WHAT THE TASK REQUIRES
Copy out the entries below word for word, beginning with the line that contains "scientific name: Neptis rivularis" and continuing through the final line of the entries.

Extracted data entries

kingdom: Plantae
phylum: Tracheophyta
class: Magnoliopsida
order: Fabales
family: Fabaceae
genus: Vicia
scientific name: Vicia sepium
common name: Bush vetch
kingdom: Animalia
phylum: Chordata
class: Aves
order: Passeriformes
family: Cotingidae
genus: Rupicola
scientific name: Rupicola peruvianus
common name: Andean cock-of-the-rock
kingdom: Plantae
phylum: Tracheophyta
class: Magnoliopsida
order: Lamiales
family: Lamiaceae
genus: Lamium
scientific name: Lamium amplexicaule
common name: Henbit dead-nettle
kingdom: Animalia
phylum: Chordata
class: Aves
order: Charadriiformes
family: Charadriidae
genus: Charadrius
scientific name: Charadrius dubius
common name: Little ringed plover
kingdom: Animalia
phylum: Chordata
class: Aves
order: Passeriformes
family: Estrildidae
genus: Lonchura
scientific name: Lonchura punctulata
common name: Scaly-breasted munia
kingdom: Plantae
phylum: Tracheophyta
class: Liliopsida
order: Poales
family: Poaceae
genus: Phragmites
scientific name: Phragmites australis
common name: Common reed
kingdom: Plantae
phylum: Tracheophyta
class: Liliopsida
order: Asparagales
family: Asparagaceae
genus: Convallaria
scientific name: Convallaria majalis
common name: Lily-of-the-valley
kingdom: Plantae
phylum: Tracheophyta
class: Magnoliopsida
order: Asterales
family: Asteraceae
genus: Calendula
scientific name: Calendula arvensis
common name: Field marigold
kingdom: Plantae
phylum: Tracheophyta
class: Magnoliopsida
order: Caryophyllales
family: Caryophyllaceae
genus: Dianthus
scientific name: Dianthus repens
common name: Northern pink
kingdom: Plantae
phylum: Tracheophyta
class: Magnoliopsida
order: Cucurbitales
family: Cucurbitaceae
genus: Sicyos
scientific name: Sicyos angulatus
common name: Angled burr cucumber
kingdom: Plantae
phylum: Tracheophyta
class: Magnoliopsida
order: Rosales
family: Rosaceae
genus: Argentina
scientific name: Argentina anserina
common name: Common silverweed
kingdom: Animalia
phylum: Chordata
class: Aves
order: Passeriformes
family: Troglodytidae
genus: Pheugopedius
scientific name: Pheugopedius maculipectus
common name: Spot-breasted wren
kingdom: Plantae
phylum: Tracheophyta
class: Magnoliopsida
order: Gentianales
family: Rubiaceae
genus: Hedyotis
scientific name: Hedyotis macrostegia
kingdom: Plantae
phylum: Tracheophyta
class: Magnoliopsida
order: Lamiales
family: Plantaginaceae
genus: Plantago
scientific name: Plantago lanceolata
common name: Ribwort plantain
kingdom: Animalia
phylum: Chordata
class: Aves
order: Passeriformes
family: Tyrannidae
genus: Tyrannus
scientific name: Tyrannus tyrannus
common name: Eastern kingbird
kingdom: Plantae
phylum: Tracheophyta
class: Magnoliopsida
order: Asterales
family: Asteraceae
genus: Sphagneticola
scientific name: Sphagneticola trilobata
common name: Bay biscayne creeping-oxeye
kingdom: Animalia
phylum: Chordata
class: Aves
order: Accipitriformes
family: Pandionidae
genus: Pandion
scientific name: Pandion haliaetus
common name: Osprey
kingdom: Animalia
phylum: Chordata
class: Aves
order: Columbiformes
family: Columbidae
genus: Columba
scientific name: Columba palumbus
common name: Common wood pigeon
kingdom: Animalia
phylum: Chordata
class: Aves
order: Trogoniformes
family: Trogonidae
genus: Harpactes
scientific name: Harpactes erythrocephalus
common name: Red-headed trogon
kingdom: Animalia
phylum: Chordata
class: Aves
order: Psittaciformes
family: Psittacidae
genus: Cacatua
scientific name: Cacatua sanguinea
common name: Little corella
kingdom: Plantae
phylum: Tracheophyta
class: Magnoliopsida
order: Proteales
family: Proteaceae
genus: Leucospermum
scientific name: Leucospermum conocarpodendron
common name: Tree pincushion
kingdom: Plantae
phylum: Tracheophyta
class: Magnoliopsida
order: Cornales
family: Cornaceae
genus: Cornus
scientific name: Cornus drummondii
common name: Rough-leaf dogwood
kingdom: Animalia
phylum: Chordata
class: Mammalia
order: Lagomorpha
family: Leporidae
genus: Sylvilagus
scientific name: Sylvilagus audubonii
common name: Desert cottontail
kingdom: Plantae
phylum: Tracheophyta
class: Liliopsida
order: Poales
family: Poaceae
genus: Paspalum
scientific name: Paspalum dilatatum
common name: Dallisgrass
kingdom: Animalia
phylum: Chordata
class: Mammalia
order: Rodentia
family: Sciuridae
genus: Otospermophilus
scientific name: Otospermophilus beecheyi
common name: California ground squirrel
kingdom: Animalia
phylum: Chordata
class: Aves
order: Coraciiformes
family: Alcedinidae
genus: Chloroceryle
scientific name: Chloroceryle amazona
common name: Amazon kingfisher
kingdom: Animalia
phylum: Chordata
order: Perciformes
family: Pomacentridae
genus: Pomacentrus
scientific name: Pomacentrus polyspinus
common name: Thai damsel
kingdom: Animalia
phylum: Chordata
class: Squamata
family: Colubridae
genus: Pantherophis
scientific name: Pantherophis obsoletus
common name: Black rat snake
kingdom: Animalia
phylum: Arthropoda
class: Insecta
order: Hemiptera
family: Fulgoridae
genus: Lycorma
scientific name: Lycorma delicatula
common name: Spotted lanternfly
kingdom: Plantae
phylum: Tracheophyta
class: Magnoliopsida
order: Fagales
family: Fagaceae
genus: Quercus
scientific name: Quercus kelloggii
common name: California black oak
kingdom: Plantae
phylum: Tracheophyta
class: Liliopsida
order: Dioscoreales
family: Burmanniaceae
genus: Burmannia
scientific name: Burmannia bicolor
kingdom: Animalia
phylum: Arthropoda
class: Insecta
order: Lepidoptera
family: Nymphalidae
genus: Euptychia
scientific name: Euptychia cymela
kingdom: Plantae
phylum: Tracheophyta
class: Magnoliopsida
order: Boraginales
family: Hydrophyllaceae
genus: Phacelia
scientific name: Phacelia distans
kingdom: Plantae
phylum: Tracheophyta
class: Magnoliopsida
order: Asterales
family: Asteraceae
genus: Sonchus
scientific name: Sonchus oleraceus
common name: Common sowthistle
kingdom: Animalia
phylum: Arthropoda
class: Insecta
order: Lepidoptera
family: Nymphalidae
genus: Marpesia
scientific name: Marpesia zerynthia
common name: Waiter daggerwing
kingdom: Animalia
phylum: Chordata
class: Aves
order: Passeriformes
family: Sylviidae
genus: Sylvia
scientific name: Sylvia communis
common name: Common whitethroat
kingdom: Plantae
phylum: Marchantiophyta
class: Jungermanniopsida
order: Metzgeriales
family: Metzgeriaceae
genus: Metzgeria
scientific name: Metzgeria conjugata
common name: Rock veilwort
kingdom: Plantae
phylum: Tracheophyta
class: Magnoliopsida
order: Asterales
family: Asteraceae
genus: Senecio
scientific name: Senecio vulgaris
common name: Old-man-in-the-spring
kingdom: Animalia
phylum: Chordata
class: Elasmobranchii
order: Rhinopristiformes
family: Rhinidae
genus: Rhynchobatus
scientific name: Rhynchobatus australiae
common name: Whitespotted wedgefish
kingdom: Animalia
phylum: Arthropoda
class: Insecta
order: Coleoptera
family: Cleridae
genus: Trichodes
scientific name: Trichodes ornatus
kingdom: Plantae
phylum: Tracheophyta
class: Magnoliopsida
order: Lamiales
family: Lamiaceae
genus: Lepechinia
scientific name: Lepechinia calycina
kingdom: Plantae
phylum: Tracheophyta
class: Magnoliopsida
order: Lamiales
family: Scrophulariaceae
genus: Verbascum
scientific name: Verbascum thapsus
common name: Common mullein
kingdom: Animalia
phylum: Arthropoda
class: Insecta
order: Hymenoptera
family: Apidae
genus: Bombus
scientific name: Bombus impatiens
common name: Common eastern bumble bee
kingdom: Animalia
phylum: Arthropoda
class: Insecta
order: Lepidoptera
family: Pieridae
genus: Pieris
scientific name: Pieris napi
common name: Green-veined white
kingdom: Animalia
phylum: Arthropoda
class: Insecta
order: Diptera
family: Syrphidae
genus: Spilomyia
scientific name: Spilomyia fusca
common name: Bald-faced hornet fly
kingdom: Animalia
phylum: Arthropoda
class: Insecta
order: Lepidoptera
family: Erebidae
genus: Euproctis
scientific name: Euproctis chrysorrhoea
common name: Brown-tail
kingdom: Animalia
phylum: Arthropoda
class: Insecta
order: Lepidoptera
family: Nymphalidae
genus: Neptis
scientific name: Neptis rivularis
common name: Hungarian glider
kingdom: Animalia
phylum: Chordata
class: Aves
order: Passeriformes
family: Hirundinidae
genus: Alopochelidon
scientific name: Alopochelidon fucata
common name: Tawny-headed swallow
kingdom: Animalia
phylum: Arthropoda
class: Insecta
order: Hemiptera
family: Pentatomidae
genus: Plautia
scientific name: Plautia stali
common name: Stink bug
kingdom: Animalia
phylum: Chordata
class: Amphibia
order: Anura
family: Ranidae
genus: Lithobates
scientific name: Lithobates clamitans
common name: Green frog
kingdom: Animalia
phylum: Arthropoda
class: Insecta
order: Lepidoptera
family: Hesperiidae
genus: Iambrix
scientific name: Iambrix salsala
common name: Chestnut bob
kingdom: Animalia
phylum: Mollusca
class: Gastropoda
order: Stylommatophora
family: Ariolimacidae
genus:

REPLY TO THE TASK
scientific name: Neptis rivularis
common name: Hungarian glider
kingdom: Animalia
phylum: Chordata
class: Aves
order: Passeriformes
family: Hirundinidae
genus: Alopochelidon
scientific name: Alopochelidon fucata
common name: Tawny-headed swallow
kingdom: Animalia
phylum: Arthropoda
class: Insecta
order: Hemiptera
family: Pentatomidae
genus: Plautia
scientific name: Plautia stali
common name: Stink bug
kingdom: Animalia
phylum: Chordata
class: Amphibia
order: Anura
family: Ranidae
genus: Lithobates
scientific name: Lithobates clamitans
common name: Green frog
kingdom: Animalia
phylum: Arthropoda
class: Insecta
order: Lepidoptera
family: Hesperiidae
genus: Iambrix
scientific name: Iambrix salsala
common name: Chestnut bob
kingdom: Animalia
phylum: Mollusca
class: Gastropoda
order: Stylommatophora
family: Ariolimacidae
genus:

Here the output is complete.